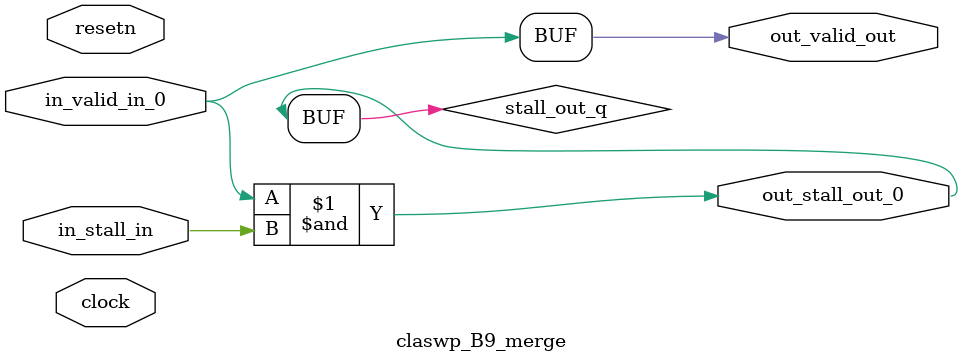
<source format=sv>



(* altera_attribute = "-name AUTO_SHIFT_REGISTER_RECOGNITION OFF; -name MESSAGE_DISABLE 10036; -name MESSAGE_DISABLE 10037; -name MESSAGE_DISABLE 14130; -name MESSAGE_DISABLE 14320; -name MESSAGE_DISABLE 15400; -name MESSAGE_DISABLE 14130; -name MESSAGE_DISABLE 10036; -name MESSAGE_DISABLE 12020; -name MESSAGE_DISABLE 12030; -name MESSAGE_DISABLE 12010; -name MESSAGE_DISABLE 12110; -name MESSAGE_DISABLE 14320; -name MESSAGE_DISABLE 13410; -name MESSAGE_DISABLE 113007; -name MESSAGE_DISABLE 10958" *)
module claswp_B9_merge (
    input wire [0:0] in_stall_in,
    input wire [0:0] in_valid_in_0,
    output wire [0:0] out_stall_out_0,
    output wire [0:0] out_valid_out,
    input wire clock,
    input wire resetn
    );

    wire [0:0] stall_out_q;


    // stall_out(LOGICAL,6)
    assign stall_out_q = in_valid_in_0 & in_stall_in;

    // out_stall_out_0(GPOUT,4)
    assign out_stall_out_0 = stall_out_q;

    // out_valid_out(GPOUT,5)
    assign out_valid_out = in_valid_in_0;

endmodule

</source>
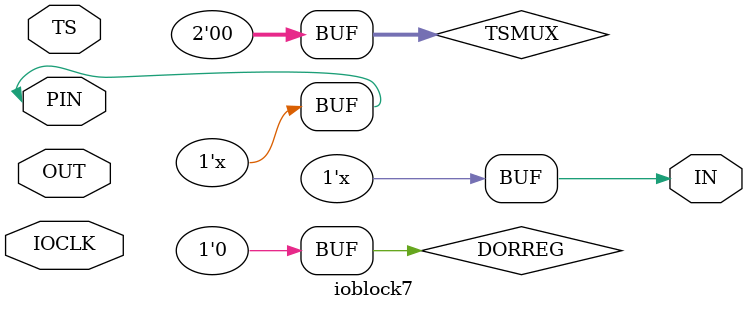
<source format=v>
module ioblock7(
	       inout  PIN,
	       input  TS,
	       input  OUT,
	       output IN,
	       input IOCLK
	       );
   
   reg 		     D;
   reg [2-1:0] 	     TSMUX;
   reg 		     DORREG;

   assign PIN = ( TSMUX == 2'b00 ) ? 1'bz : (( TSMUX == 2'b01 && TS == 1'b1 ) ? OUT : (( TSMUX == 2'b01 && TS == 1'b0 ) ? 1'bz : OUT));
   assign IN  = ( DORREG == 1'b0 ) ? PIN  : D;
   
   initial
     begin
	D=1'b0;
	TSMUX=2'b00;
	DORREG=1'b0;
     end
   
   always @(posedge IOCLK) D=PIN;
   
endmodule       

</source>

===

Assigned task: In the entries above, find every line holding the word "GPOUT" and copy it out.

Answer to the problem:
    // out_stall_out_0(GPOUT,4)
    // out_valid_out(GPOUT,5)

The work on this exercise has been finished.